Jonathan H. Poznansky, Attorney at Law

What simple mistakes can get your SSDI request denied?

When you are unable to work, programs such as SSDI can be helpful. In fact, they are a lifeline for many people. Unfortunately, the application and approval process can be complicated to the point that they scare off applicants or result in applicants submitting applications containing mistakes.

SSDI claims are often rejected the first time through the system, and being aware of the simple mistakes that get applications denied may help you avoid your own denial.

Not documenting when you think your disability began

Some disabilities that prevent people from working have a clear onset date. Others may occur gradually and even across different states and employers. If you are struggling with one of these disabilities, you may think it is not a big deal if you cannot pinpoint exactly when the disability began or do not have documentation for it.

It matters. Talk to former neighbors, former co-workers, friends and family--anyone who could possibly help--to get accurate, and if possible, documented information. Even a journal entry or several from way back when that mentions the disability or injury can be helpful.

Ignoring Social Security contact attempts

People go on vacation. They deal with depression or grief when they struggle with disabilities or the death of someone they love. Completely understandable. However, Social Security calls, mail or emails keep coming, and the agency expects you to respond. If you do not, that can put your application or appeal in jeopardy.
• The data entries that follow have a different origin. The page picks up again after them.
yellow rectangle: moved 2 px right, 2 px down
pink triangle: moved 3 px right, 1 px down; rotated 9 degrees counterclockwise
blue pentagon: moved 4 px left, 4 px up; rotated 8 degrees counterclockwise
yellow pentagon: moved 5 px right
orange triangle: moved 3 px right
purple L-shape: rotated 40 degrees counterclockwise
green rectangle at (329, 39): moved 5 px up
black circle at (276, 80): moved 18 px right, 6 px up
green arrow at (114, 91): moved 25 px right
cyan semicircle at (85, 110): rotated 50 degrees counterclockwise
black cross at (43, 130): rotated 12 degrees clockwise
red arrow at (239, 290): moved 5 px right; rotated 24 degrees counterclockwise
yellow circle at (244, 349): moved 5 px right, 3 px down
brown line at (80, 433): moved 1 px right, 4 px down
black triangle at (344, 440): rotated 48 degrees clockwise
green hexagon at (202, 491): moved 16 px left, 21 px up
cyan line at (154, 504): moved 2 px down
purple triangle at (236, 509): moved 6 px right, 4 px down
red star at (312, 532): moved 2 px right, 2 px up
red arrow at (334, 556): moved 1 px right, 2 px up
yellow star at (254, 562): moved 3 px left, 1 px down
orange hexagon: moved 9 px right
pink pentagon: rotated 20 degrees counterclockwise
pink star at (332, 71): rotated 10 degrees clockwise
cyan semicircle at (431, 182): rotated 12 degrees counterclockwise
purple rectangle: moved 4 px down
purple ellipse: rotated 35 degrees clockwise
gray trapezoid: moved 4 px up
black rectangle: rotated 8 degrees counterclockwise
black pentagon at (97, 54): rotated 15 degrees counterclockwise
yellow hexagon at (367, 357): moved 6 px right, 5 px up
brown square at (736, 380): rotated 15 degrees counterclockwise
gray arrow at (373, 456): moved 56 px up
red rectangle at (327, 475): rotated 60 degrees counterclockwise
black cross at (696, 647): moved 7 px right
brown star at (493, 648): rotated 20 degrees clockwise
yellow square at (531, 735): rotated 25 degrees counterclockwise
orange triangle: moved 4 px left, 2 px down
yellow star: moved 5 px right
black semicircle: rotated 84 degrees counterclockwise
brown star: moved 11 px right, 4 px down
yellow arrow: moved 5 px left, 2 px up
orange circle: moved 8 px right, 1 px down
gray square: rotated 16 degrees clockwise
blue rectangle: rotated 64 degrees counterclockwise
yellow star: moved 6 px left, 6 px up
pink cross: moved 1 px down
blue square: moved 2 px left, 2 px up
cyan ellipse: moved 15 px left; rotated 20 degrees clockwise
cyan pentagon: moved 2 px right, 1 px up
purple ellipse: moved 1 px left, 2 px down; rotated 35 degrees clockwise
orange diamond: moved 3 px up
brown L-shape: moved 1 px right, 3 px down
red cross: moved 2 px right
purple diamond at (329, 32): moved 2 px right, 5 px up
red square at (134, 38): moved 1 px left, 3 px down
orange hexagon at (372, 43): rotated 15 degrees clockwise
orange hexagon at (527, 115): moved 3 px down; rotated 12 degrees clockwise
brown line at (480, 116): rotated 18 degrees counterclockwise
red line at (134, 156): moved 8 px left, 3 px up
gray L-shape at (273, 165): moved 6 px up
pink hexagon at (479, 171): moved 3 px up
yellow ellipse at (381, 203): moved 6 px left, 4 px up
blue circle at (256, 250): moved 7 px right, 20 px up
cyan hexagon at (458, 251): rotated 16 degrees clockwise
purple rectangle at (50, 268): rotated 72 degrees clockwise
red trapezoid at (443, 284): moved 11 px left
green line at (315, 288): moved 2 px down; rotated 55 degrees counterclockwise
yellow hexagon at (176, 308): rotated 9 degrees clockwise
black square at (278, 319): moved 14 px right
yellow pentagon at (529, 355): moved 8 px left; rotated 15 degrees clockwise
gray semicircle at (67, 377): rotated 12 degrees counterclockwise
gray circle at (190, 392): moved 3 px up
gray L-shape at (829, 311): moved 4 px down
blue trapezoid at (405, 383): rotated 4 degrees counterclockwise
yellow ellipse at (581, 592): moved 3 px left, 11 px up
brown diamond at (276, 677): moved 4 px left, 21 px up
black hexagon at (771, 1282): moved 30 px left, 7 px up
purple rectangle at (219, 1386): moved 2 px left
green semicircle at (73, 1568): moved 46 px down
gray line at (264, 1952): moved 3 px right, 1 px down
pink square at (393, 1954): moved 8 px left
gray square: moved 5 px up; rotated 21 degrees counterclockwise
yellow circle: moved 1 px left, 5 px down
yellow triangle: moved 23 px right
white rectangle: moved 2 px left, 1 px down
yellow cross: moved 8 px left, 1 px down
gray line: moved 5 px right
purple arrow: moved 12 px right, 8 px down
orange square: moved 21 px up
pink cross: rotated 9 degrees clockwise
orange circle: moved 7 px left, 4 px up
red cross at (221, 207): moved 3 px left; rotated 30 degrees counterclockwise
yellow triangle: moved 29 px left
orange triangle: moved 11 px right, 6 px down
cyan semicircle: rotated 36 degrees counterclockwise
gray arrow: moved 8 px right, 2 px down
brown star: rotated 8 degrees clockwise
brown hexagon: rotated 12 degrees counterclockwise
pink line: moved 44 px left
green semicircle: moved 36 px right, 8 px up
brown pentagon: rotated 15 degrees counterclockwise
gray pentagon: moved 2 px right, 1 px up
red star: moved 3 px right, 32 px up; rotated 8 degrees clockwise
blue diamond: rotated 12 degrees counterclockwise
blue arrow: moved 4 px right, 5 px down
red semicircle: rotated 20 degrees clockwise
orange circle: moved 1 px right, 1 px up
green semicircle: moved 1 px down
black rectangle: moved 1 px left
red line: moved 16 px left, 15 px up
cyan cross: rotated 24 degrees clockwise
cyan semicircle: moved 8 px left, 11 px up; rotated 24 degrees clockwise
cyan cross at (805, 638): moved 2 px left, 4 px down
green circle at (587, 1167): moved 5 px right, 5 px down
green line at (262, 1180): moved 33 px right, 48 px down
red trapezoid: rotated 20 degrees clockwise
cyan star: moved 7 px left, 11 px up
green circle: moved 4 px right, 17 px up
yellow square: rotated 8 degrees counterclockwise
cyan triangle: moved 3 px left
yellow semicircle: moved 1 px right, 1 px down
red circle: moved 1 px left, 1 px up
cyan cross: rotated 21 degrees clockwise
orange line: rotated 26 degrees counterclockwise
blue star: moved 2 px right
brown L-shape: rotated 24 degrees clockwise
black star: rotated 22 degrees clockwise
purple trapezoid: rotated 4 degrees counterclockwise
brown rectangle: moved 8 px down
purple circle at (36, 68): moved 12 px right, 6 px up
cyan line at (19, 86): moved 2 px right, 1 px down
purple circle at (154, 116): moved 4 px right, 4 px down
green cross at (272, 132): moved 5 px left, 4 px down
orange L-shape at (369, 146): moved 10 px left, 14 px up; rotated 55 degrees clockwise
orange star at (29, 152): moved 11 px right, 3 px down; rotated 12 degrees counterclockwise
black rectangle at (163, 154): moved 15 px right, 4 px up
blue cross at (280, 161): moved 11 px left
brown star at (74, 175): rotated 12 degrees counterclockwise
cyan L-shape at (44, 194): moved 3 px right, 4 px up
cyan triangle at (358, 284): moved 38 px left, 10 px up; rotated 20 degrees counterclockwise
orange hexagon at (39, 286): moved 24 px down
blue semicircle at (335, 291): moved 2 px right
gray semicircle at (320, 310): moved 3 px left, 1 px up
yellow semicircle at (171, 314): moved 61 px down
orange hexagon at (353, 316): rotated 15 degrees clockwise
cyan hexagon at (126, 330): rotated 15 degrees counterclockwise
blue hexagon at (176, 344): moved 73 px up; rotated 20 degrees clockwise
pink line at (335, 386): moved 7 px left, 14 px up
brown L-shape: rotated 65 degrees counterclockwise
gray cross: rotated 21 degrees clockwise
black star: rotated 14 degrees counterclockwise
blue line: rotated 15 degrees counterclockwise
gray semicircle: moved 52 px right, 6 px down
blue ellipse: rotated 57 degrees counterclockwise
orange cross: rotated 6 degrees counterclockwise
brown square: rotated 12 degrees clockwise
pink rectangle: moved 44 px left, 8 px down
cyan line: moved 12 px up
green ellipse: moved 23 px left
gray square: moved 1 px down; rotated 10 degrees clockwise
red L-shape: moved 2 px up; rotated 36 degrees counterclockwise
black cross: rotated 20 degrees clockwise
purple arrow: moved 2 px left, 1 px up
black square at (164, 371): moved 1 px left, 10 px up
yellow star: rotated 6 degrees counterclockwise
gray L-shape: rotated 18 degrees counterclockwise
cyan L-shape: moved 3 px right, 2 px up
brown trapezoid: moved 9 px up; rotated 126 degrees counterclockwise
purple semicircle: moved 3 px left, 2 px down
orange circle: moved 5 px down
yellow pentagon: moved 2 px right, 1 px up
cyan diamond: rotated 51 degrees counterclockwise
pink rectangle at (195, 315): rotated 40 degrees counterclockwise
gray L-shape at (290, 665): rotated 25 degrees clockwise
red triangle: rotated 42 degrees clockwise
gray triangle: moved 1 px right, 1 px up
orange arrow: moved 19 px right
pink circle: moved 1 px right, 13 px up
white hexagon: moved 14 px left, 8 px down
Playing it safe or making assumptions

Inconsistency can spell doom for a disability application. For example, if you think your disability may have begun in X year and submit your application but later remember that it could have been even before that in X year, you need good evidence to prove your claim. Always tell the truth as you know it when dealing with disability matters. Strive for "I know" instead of "I think." Do not try to embellish or downplay something to make your case look better, even if the issue in question seems insignificant.